1. Technical Field
This invention relates to the technology of catalytically converting emissions of a compressed natural gas (CNG) fueled engine, and more particularly to the technology for converting such exhaust gases when the combustion process for such engine is operated at or slightly lean of stoichiometry.
2. Discussion of the Prior Art
Natural gas (essentially 85% methane) is an attractive source of fuel for vehicles because it provides for a lower fuel cost, longer engine life, lower maintenance, and reduced oil consumption. Development of catalysts for high efficiency removal of saturated hydrocarbons, which includes methane, by oxidation within an exhaust stream is of strategic importance; it may be crucial in view of the emission control requirements promulgated by the U.S. Government. In the past, oxidation of methane has received little attention in automotive catalysis. Extreme difficulty of removal of methane is experienced because a C--H bond must be ruptured. In the oxidation of higher alkanes, oxidation is easily achieved by cleavage of C--C bonds. Since the C--H bond is stronger, methane is more difficult to oxidize.

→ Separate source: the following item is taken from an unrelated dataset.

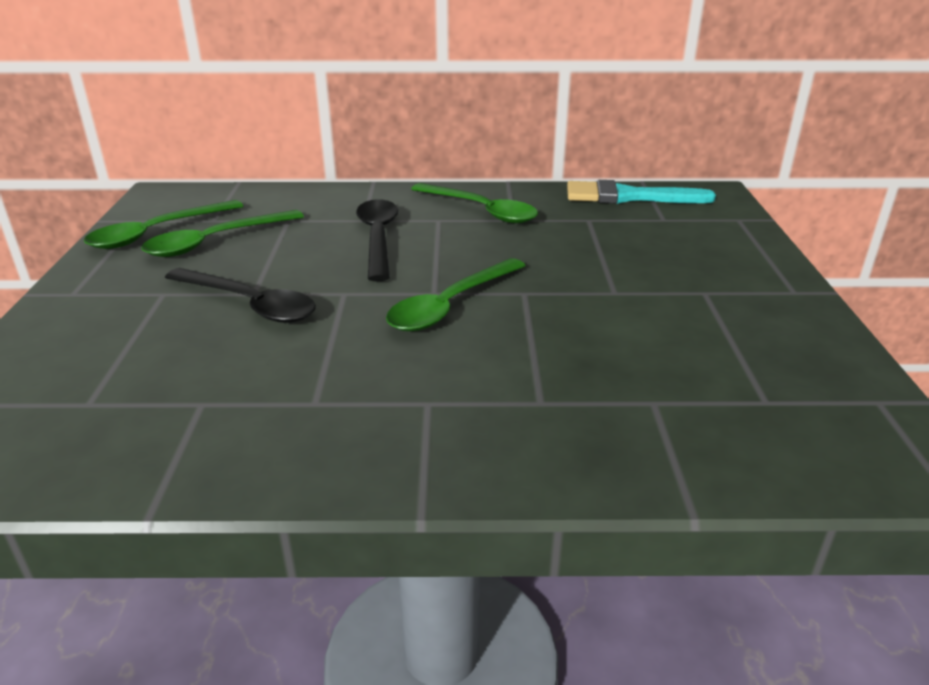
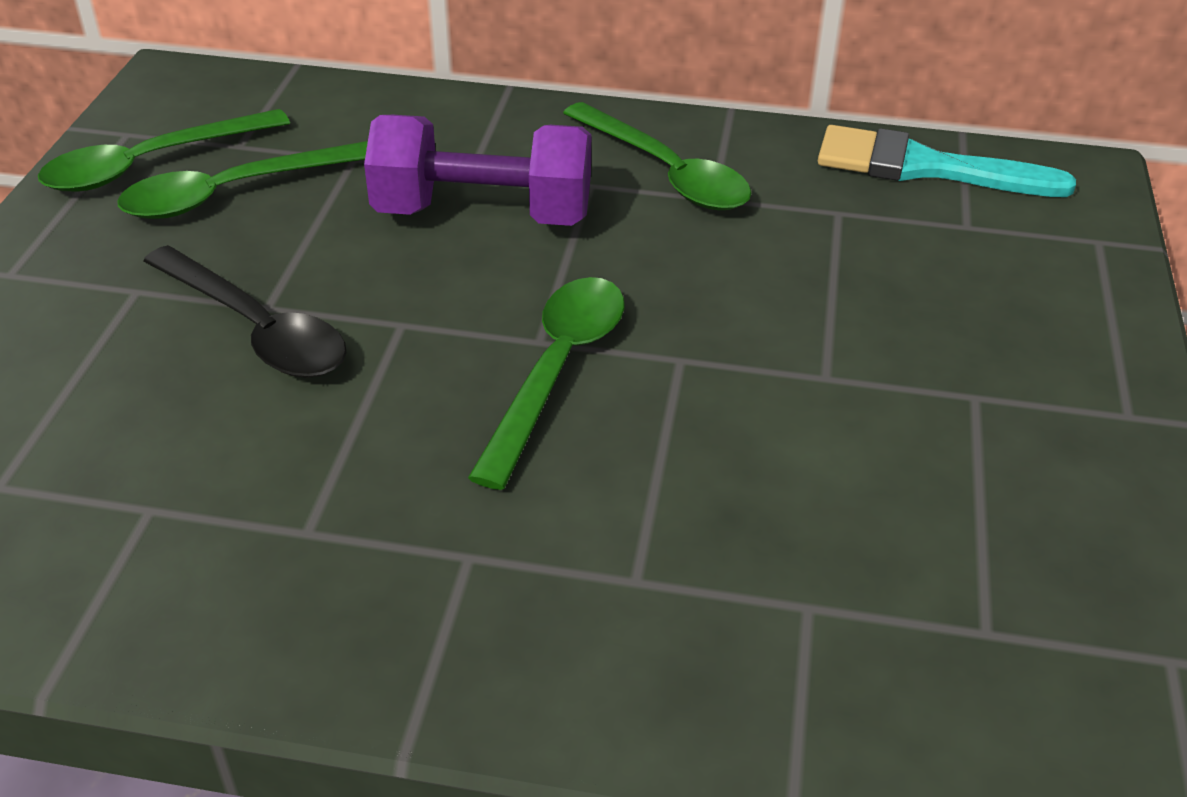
camera: 10 degrees right, 10 degrees up
black spoon [356,199,398,281] -> purple dumbbell [364,115,591,226]
green spoon [386,258,526,331] -> green spoon turned 150 degrees clockwise [468,277,624,490]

In copending U.S. Ser. No. 07/772,318, filed Oct. 7, 1992 authored by some of the authors of this invention and commonly assigned to the assignee herein, a catalyst is disclosed which enhances the three-way conversion capability of a modified Pd/Al.sub.2 O.sub.3 catalyst in treating the exhaust gas of a compressed natural gas-fueled engine, provided the engine is limited to being operated slightly rich of stoichiometry, i.e., 1.1-1.2 R (R being the ratio of reducing components to oxidizing components in the exhaust gas). Although this is a significant achievement over the prior art, fuel-rich operation affects the fuel economy of operating the CNG fueled engine and therefore can be undesirable. At stoichiometry or below, the conversion capability of such catalyst drops dramatically.

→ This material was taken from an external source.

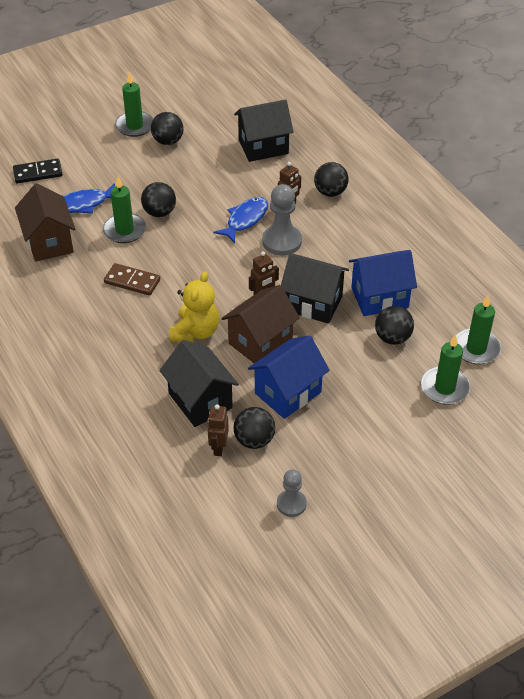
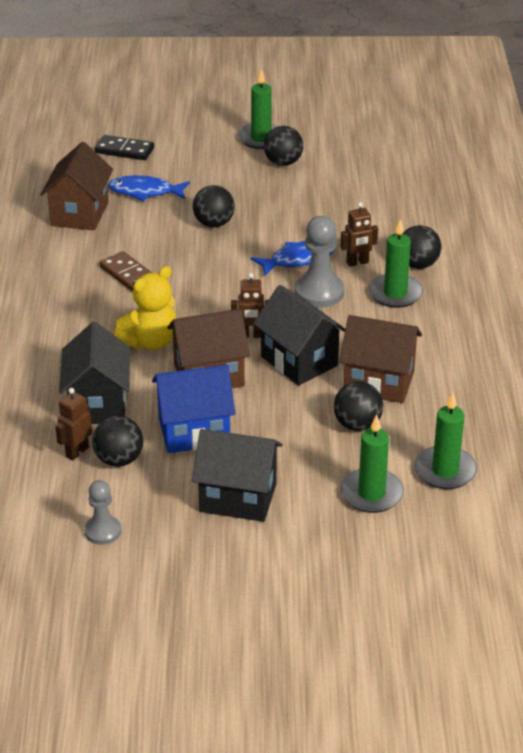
camera: 30 degrees right, 10 degrees down
green candle [103,176,146,243] -> green candle moved to [369,219,423,308]
black house [234,99,293,162] -> black house moved to [192,429,283,522]
blue house [349,250,417,316] -> brown house [339,315,422,403]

Zeolite catalysts have been found useful for converting nitric oxide contained in the exhaust of a conventional gasoline-fueled engine, particularly when the combustion process is lean (possessing a high excess oxygen content in the exhaust gas). One of the earliest applications of high silica zeolites to the purification of a conventional gasoline-fueled engine exhaust is disclosed in U.S. Pat. No. 4,297,328, wherein a copper-exchanged zeolite is deployed. Copper is most effective as the ion exchange metal because it is more active at lower temperatures than other metals known to date. Such catalyst performed only in an oxidizing environment.

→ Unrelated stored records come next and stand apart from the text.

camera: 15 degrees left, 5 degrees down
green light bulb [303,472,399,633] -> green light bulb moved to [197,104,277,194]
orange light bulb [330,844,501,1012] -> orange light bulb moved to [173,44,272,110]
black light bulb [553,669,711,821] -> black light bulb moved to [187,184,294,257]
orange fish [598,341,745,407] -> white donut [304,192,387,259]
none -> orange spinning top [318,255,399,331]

U.S. Ser. No. 07/753,780, filed Sep. 3, 1991, authored by some of the inventors herein and commonly assigned to assignee of this invention, disclosed a modification to such catalyst to prevent it from degrading at high temperatures, usually found in automotive exhaust systems, and to enhance the catalytic activity of copper-exchanged zeolites. Such prior art knowledge has not extended to the use of zeolites for conversion of exhaust gas of a compressed natural gas engine nor to the use of such catalyst when the engine is calibrated at stoichiometry or slightly lean thereof. This is an important differentiation because the exhaust gas from a conventional gasoline-fueled engine will contain considerably more hydrocarbon (HC), nitric oxide (NO), carbon monoxide (CO) concentration compared to the exhaust gas from a CNG-fueled engine (see Table I). Therefore, the ability of a zeolite catalyst to provide any successful degree of conversion for a CNG-fueled engine has not been envisioned and likely would not operate properly based upon data to date.